*** Listed records Section Begins ***

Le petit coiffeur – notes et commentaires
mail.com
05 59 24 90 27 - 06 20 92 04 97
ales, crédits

*** Listed records Section Ends ***
*** Listed records Section Begins ***

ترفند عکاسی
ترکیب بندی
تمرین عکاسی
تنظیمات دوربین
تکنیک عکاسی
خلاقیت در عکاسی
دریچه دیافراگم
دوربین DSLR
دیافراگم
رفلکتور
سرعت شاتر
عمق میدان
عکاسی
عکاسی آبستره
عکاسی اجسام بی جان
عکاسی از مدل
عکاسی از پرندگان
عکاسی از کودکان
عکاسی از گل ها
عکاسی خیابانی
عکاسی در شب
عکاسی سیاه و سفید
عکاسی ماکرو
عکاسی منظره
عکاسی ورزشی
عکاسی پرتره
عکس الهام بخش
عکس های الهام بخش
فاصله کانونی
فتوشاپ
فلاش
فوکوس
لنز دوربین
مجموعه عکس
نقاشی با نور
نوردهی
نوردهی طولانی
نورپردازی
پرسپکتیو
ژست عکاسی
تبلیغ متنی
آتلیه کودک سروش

*** Listed records Section Ends ***

Directions.
The answer consists of every line above in which the word "دوربین" occurs.

Exercise output.
تنظیمات دوربین
دوربین DSLR
لنز دوربین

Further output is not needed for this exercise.